#### Requirement:
Give back each line of the listing precisely as written.

#### Records for this task:
────────────────
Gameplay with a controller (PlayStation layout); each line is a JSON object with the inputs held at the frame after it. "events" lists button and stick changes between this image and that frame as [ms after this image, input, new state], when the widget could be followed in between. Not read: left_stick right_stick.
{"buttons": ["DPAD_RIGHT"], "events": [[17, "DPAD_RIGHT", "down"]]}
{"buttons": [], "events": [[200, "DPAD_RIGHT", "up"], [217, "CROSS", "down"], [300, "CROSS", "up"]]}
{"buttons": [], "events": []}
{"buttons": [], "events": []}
────────────────
#### Result:
Gameplay with a controller (PlayStation layout); each line is a JSON object with the inputs held at the frame after it. "events" lists button and stick changes between this image and that frame as [ms after this image, input, new state], when the widget could be followed in between. Not read: left_stick right_stick.
{"buttons": ["DPAD_RIGHT"], "events": [[17, "DPAD_RIGHT", "down"]]}
{"buttons": [], "events": [[200, "DPAD_RIGHT", "up"], [217, "CROSS", "down"], [300, "CROSS", "up"]]}
{"buttons": [], "events": []}
{"buttons": [], "events": []}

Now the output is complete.